We’ll get back to it in a minute, but for now I’d like you to put aside all thought of the recent Supreme Court agitation and participate in a little thought experiment. It is intended for everyone—male and female, Democrat and Republican, conservative and progressive. It will take only a few minutes and doesn’t even have to be written down, though you might want to. The results might surprise you.

First, think back over your entire life and the people you have actually, personally known. List the names of every man you can think of who has paid an actual price as the result of accusations of sexual assault or abuse, proven or not. I mean a real price, like prison time, a court judgment, a financial penalty. Loss of career counts, loss of job or reputation doesn’t. Write down every single name.

Now, write a list of every single woman you’ve known who has been accosted, assaulted, insulted, harassed, groped, mauled, or had vulgarities hurled at her or whispered in her ear by strangers. If you’re female, this might not be too hard a task. Your list might be long. If you’re male, you might want to think twice about how many women you’ve actually had this sort of conversation with over the years before you consider your list complete.

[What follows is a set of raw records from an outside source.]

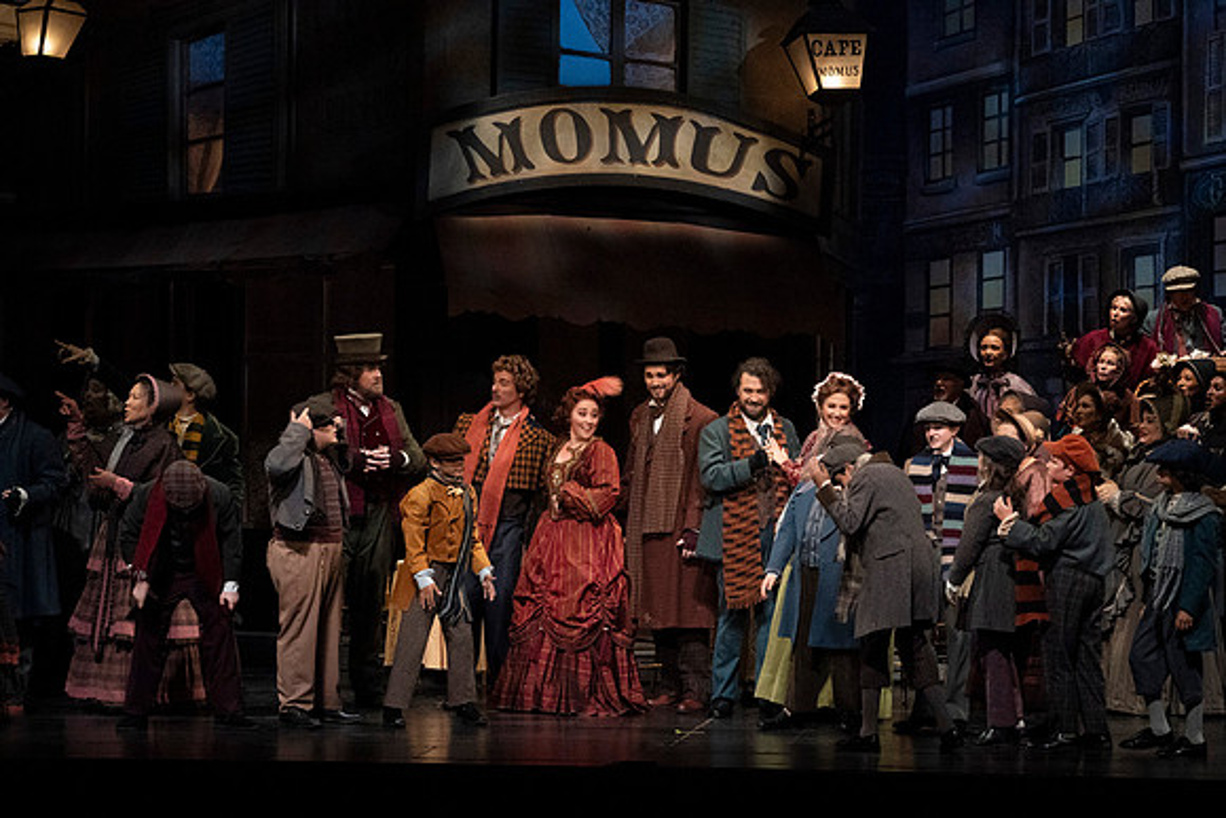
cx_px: 613
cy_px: 409
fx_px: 4462
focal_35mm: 131
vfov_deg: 10.5
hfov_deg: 15.6
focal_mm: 131
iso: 16000
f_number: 13
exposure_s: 1/400
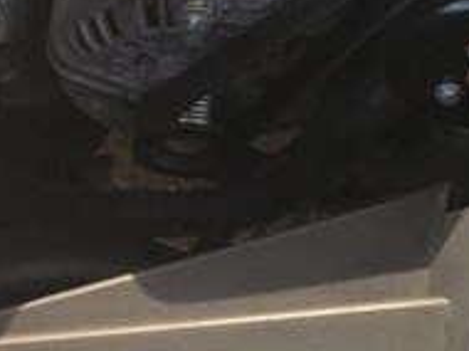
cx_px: 568
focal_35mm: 101
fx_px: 1367
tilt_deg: -53.4
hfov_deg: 18.4
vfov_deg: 13.9
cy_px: -140
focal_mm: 4.15
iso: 64
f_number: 2.2
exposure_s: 1/100
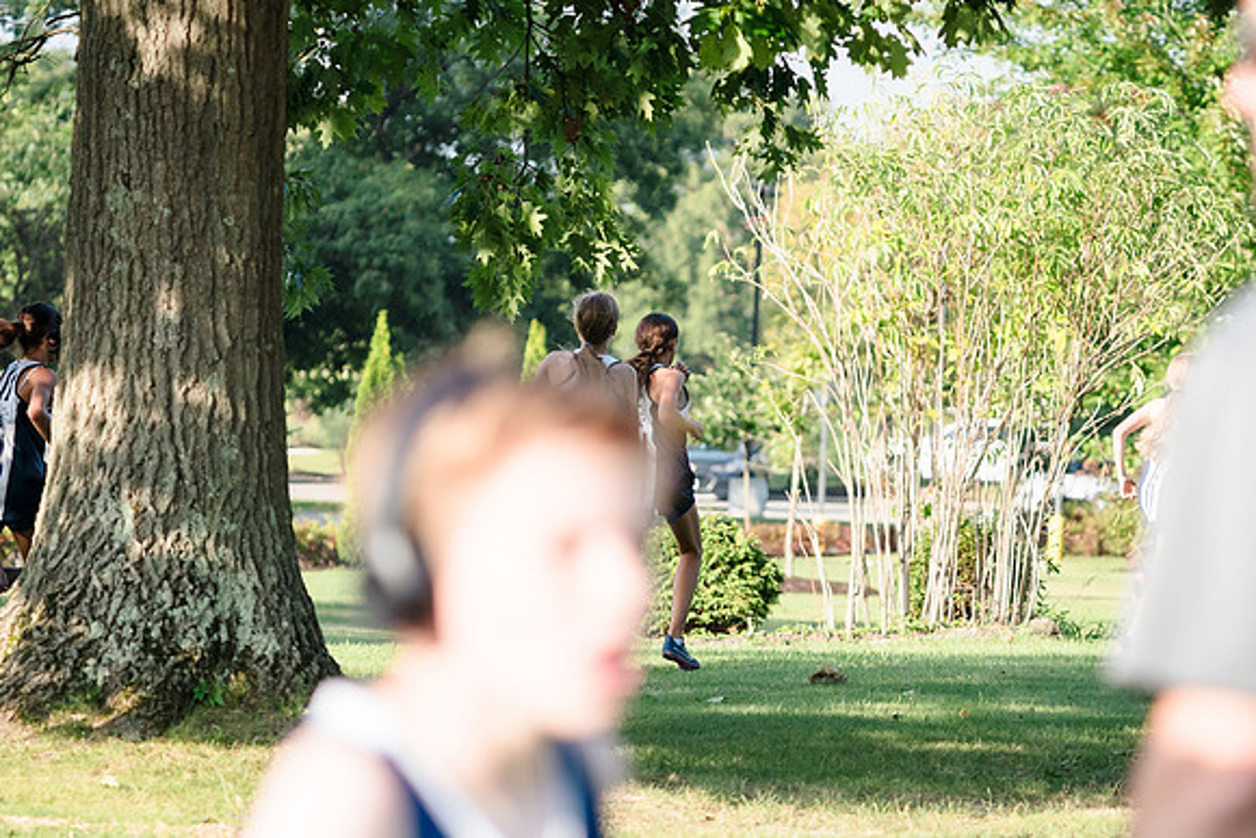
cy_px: 419
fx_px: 10469
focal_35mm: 300
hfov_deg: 6.9
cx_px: 628
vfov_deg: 4.6
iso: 1250
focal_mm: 200
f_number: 5.6
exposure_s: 1/1600
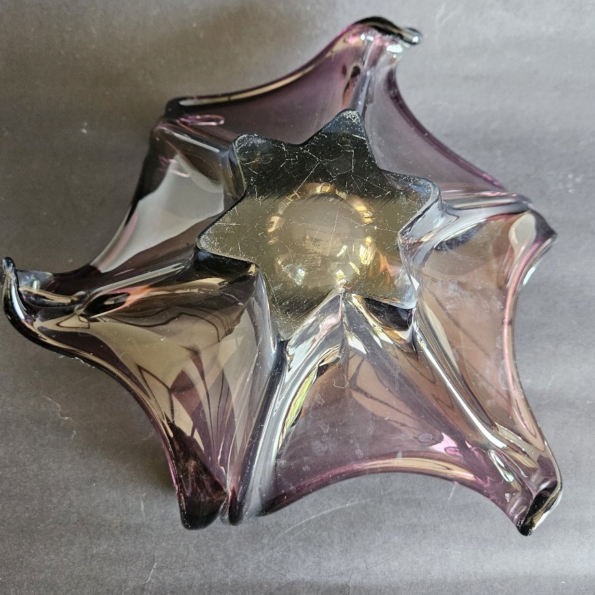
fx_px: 545
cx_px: 305
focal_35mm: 28
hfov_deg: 57.3
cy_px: 258
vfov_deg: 57.1
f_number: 1.8
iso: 800
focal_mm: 5.4
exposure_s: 1/100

You see, most of us don’t talk about it readily. In the whirlwind of the Kavanaugh hearings, I heard many men express their surprise when their own wives and daughters offered up tales of their personal experiences, many of them held secret for years. Men just don’t know.

And they shouldn’t ask, not unless the relationship is really intimate or heading in that direction. This is not a conversation for a man to strike up lightly with a coworker or the lady on the bus. Women carry deep wounds, and their reactions are unpredictable. They may freeze, break into tears, fly into a rage, or call the cops on you. I’m just telling it like it is. Beware. Just don’t assume that the answer is no if the question has never been explored.

Once you have your two lists, consider the difference in their respective lengths. Consider that most women don’t tell. Consider that most don’t lie. Then consider the logical conclusion: that virtually no woman ever gets to experience a moment of justice, not even the simplest validation of her pain. We carry that burden all the days of our lives.

So here are my questions, Senator Collins. If you believe women are telling the truth and their awful experience was real, but men are innocent, then who, exactly, is doing all this assaulting? Who is this faceless, passive “someone” who is really to blame? How have we, as a society, decided that since all men aren’t guilty, then none of them are? And while it might be cynical but easy to understand why any man would be comfortable with such a conclusion, why are there always complicit women like yourself who will smile at their sisters while cutting them down?

I’ve known one man who went to prison, Senator. One. How about you?